Relation Rectification in Diffusion Model

TL;DR

This work tackles the challenge of accurate relational reasoning in diffusion-based text-to-image synthesis by identifying that the end-of-text embedding $V_{eot}$ largely governs relationship semantics and is insufficiently discriminative for directional prompts. It introduces RRNet, a lightweight HGCN that models directed heterogeneous graphs derived from object–relation prompts and outputs an adjustment vector to $V_{eot}$, yielding a rectified embedding $V_{eot}^* = V_{eot} + \lambda h_{\Delta EOT}^{(L)}$ used by a frozen diffusion model. The model is trained with a positive denoise objective and a negative loss to distinguish OSPs while disentangling object semantics, and is evaluated on the Relation Rectification Benchmark, showing improved relationship accuracy and interpretability with a favorable speed–quality trade-off. The approach generalizes to unseen objects and maintains robust performance, offering a practical pathway to more reliable relation-aware image synthesis in real-world applications.

Abstract

Despite their exceptional generative abilities, large text-to-image diffusion models, much like skilled but careless artists, often struggle with accurately depicting visual relationships between objects.

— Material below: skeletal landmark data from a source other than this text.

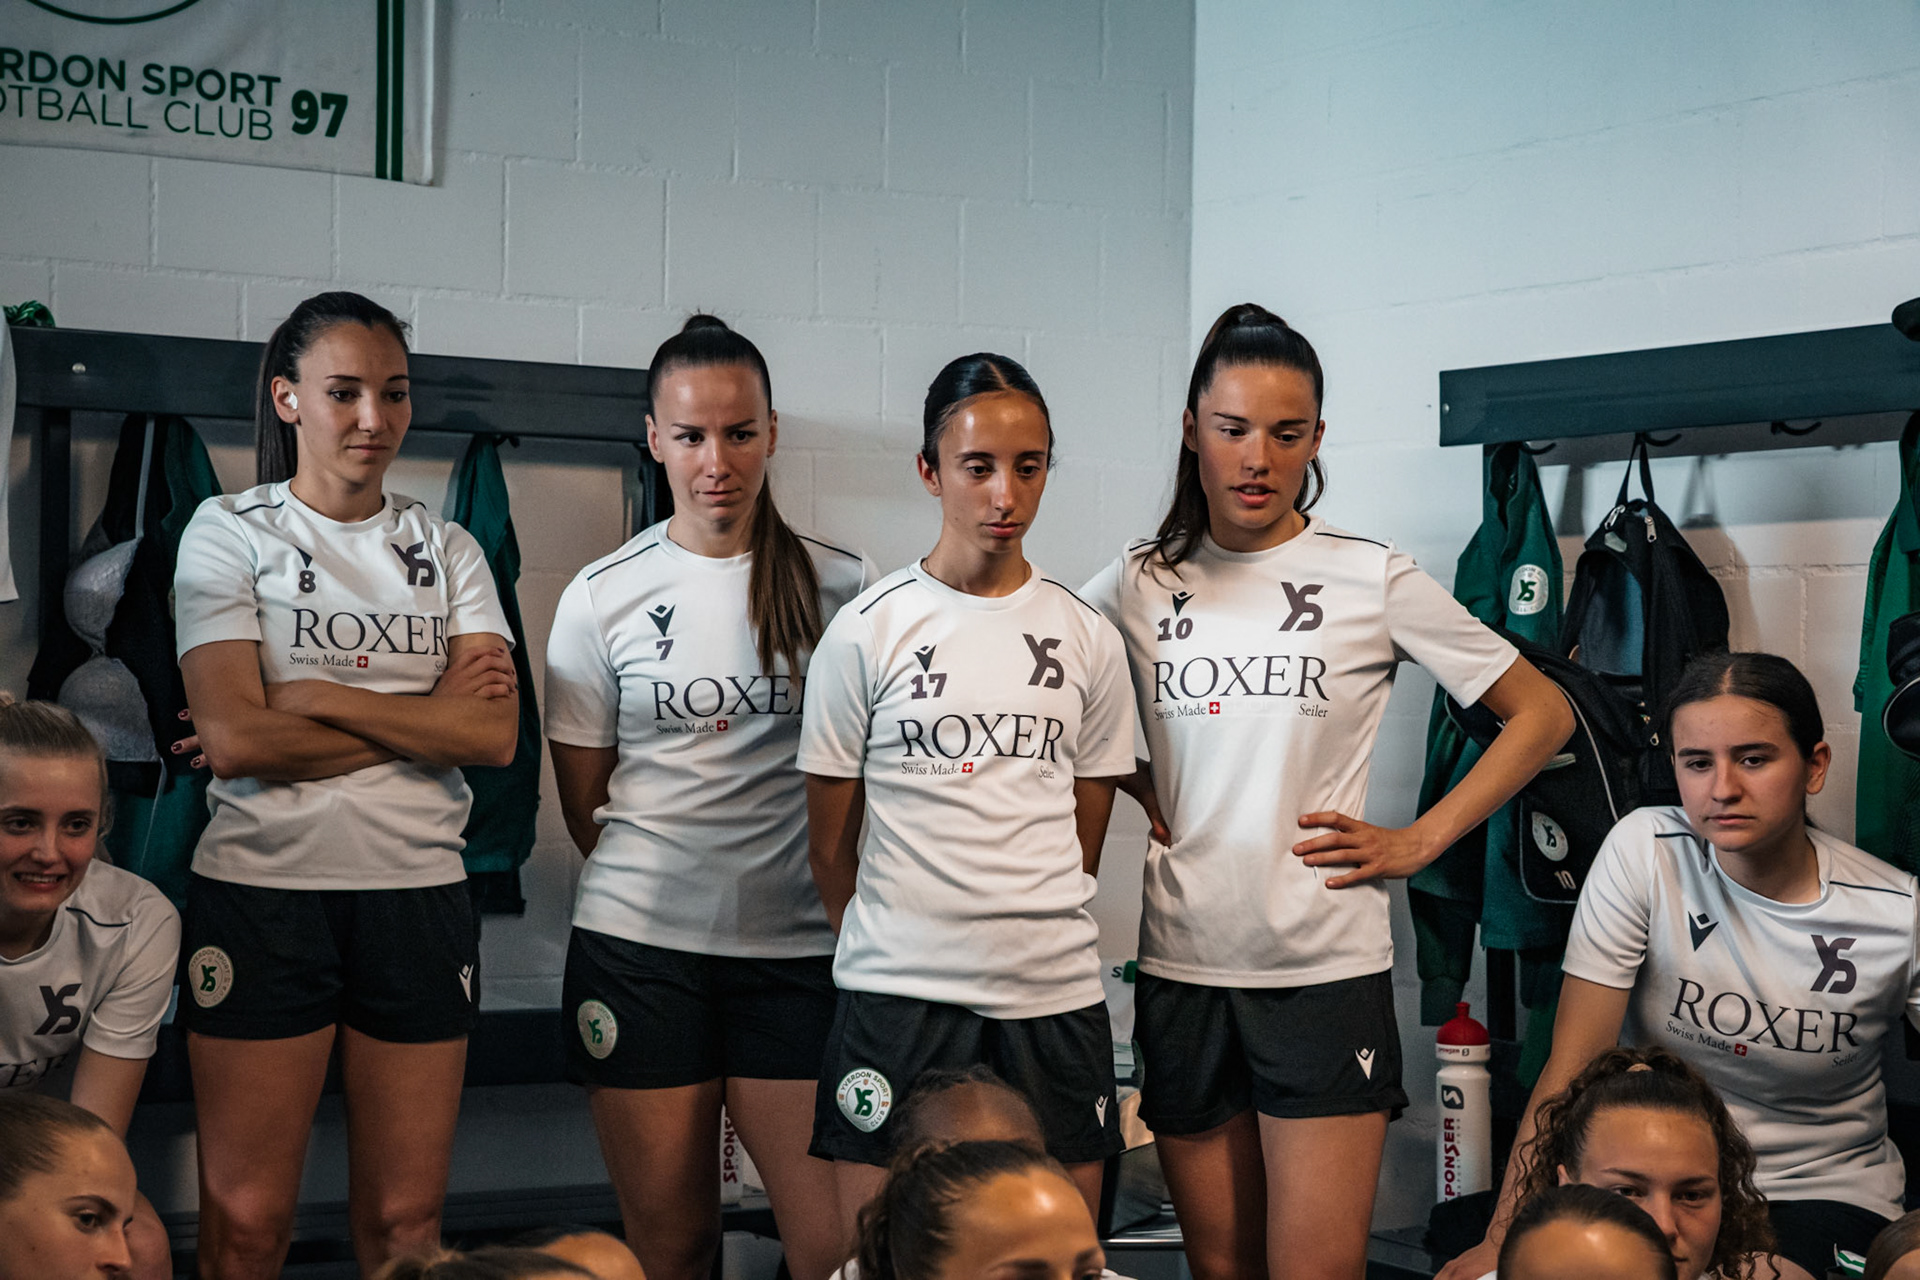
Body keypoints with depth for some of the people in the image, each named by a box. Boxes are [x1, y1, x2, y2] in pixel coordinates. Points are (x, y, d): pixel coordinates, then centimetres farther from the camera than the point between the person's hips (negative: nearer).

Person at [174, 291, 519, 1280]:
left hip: (418, 893, 3)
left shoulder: (445, 550, 11)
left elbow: (494, 735, -4)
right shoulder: (228, 533, 2)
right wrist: (427, 713, -8)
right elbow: (234, 740, -11)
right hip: (262, 891, -2)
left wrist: (317, 696, -11)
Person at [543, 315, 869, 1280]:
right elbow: (583, 801, 9)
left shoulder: (841, 587, 4)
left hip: (800, 952, 0)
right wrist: (666, 878, 4)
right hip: (639, 949, 0)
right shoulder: (603, 597, 3)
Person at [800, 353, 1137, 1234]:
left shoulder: (1087, 638, 8)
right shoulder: (867, 632, 0)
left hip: (1054, 996, 2)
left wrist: (1027, 937, 11)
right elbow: (830, 841, 7)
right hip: (898, 996, -2)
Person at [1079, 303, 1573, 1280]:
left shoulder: (1372, 580, -1)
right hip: (1182, 968, 3)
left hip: (1326, 969, -2)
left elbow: (1541, 715, 4)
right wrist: (1143, 792, 6)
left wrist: (1417, 842, -2)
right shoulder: (1137, 587, 5)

This issue, as we uncover through careful analysis, arises from a misaligned text encoder that struggles to interpret specific relationships and differentiate the logical order of associated objects. To resolve this, we introduce a novel task termed Relation Rectification, aiming to refine the model to accurately represent a given relationship it initially fails to generate. To address this, we propose an innovative solution utilizing a Heterogeneous Graph Convolutional Network (HGCN). It models the directional relationships between relation terms and corresponding objects within the input prompts. Specifically, we optimize the HGCN on a pair of prompts with identical relational words but reversed object orders, supplemented by a few reference images. The lightweight HGCN adjusts the text embeddings generated by the text encoder, ensuring the accurate reflection of the textual relation in the embedding space. Crucially, our method retains the parameters of the text encoder and diffusion model, preserving the model's robust performance on unrelated descriptions. We validated our approach on a newly curated dataset of diverse relational data, demonstrating both quantitative and qualitative enhancements in generating images with precise visual relations. Project page: https://wuyinwei-hah.github.io/rrnet.github.io/.

Figures (12)

• Figure 1: Effect of masking out text embeddings corresponding to different tokens. We found that masking out the embedding of $[EOT]$ dramatically destroy the semantic of generated images, including relationships, whereas masking out the embeddings corresponds to words results in only marginal changes.
• Figure 2: Our RRNet Architecture. Given OSPs and their exemplar images, the RRNet learns to produce adjustment vectors $h_{\Delta EOT}^{(L)}$, which will then be added on original $V_{eot}$ of the prompts. The rectified embeddings then will used as the condition to guidance the generation process of a frozen SD. The upper left part is the heterogeneous graph RRNet uses to model the relation direction. Upon optimization with negative loss and denoising loss, the SD will be able to generate images with correct relation direction.
• Figure 3: Qualitative Results. By increasing the weight $\lambda$ of the adjustment vector, we show the process of correcting relation direction in the generated images that were originally incorrect.
• Figure 4: Qualitative Comparisons. Our method outperforms the baselines in terms of the relationship generation.
• Figure 5: Example of Generalization. By switching the objects in the prompts, RRNet can still generate correct relationships.